One challenge that brands must consider is how they will get consumers to discover new products. Globally, 49% of online grocery shoppers use the repeat purchase option, signaling how important it is to get into their basket or list of favorites. Moreover, 54% say that when shopping online for groceries they try fewer new products than they would in store.
Three questions to shape your next actions
With such a vast and rapid shift in value to e-commerce, business leaders must ensure their organizations are continually challenging all their assumptions about what the digital consumer wants, how they want to purchase it, and what it takes to meet those needs. While the unprecedented times we are living through are deeply challenging, they are also full of new opportunities to serve the consumer. Here are three questions to consider:
1. How deeply do you understand your target consumers and the outcomes they are trying to achieve?

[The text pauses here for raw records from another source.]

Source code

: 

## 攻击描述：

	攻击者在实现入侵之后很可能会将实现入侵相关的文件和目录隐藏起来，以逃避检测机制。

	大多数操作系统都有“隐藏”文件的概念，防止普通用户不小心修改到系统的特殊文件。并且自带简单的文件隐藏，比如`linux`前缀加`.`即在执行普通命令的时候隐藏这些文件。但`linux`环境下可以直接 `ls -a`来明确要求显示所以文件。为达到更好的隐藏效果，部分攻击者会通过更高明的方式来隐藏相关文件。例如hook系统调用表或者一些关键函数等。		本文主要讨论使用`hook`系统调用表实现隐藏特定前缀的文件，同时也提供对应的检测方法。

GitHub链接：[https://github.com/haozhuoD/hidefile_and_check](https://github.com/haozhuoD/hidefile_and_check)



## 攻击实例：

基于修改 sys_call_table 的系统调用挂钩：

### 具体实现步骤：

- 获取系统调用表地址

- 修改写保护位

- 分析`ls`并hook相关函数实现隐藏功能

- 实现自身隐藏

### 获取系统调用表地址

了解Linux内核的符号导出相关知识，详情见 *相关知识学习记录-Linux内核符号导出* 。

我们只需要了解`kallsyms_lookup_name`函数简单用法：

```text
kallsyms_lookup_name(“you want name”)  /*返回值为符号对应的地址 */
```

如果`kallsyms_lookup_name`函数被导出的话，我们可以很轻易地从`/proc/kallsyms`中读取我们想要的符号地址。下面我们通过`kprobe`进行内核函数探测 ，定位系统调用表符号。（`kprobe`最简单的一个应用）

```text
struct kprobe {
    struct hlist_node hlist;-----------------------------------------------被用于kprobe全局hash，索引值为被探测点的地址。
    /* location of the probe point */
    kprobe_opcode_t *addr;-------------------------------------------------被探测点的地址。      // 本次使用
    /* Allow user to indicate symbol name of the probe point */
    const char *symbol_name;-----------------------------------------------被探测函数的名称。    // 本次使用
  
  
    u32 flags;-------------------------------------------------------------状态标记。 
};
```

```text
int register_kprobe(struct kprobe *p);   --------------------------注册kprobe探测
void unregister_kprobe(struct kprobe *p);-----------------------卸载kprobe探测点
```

Do they want to buy a beauty product, or do they want to look younger? Do they want new sneakers to run faster or to look better? Many consumers are increasingly willing to share their data, but companies must invest in the capabilities needed to listen and respond. Be nimble; quickly pivot to match shifts in customer demand. Product assortments that generate high online sales change quickly. Create experiences your consumer will love by truly understanding their needs, co-create with them, prototype, launch, and learn. Be willing and ready to iterate.
2. What are the critical moments of truth along their end-to-end shopper journey?

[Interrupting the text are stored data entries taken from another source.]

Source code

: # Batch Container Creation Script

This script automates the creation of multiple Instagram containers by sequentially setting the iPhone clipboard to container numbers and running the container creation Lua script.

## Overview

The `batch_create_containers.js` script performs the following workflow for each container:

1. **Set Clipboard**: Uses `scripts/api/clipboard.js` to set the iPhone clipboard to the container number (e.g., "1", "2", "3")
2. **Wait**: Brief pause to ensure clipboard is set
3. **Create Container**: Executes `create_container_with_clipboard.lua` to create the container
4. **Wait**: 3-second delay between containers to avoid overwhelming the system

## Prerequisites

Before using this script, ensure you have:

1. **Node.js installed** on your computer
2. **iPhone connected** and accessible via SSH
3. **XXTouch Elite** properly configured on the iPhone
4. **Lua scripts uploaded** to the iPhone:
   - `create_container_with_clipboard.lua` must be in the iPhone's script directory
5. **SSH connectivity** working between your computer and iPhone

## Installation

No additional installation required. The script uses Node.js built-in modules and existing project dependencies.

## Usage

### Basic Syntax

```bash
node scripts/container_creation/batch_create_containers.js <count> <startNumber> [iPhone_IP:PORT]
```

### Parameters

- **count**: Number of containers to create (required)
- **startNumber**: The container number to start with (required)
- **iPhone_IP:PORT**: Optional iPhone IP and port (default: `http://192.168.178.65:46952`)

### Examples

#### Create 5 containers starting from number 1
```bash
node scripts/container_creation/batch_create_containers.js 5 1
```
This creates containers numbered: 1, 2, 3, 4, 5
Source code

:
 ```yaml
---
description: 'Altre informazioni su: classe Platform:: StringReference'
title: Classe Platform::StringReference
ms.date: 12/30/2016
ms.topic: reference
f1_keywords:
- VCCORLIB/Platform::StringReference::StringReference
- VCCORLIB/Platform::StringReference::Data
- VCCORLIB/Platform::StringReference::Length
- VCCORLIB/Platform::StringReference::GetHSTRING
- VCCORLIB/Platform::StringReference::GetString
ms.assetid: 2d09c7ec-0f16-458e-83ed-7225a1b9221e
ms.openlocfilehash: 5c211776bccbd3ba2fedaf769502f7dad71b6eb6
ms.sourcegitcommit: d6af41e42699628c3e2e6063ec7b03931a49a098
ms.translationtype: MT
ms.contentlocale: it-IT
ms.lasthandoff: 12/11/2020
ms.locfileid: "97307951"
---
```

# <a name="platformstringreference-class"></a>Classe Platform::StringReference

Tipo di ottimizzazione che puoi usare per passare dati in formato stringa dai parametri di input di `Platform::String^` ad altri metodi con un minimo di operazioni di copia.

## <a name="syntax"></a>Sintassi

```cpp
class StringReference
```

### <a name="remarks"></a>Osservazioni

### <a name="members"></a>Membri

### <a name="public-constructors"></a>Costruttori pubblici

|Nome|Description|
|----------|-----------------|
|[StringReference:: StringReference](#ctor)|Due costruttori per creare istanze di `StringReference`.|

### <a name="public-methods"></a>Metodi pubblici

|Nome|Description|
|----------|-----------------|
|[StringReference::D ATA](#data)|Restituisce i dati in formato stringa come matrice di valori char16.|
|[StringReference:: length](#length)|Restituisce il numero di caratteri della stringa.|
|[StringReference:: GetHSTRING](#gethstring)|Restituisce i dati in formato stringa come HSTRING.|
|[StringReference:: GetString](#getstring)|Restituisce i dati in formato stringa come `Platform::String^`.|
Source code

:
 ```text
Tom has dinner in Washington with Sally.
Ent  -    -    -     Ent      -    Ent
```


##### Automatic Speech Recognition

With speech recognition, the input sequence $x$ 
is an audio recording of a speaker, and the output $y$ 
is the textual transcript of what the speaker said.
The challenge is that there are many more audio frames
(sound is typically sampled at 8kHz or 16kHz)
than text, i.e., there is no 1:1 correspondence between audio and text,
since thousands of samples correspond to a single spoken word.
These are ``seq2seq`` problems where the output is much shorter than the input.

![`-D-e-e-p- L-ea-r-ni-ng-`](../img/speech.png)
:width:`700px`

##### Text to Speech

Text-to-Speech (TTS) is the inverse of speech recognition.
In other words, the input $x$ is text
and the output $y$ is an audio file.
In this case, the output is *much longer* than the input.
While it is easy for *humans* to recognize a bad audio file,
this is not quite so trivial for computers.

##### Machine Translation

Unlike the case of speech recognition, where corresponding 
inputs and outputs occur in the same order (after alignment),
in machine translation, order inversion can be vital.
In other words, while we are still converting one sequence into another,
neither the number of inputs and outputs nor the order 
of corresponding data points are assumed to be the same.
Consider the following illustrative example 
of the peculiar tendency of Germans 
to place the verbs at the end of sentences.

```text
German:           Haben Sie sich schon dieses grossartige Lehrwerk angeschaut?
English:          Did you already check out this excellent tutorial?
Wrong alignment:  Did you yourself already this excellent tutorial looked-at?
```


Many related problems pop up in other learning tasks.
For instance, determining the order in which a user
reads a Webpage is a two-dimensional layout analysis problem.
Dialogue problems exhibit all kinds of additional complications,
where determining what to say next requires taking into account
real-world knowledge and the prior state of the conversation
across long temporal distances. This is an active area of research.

When do shoppers want to see/feel the product? When do they want validation that it lives up to its promise? In today’s contactless world, prioritize those moments that make a big difference to shoppers and can make a big difference to the company. Then apply a continuous process of design and innovation to reimagine those moments.
3. Are you developing a distinct online strategy, or re-creating the physical proposition?
Brands often try to transfer their in-store value proposition into a digital context, to meet the consumer’s desire to engage with the product on a sensory level (e.g., feel it, smell it). But immersive brand experiences are channel specific. Many of the "old physical" experiences that brands had in stores cannot be transferred to a phone-sized screen. Find new parameters to strengthen a brand — such as repositioning it around responsible production — which can be evidenced online.
Now that we’ve moved beyond the volatility of early COVID-19 to enter Deep COVID, we can form a clearer picture of the differences that are emerging across markets, categories and consumer segments. This is critical to understanding how the recent and sudden growth of e-commerce will evolve beyond the pandemic.
As leaders respond to and shape the changing consumer, they must ensure their organizations can quickly access the full set of capabilities they need. It’s important to think creatively about how to redeploy existing skills and assets and leverage the capabilities that others have built.
COVID-19 is transforming consumer behavior. Organizations that want to stay relevant — through the crisis and into the future — must be equally bold about the depth and pace of their own transformation.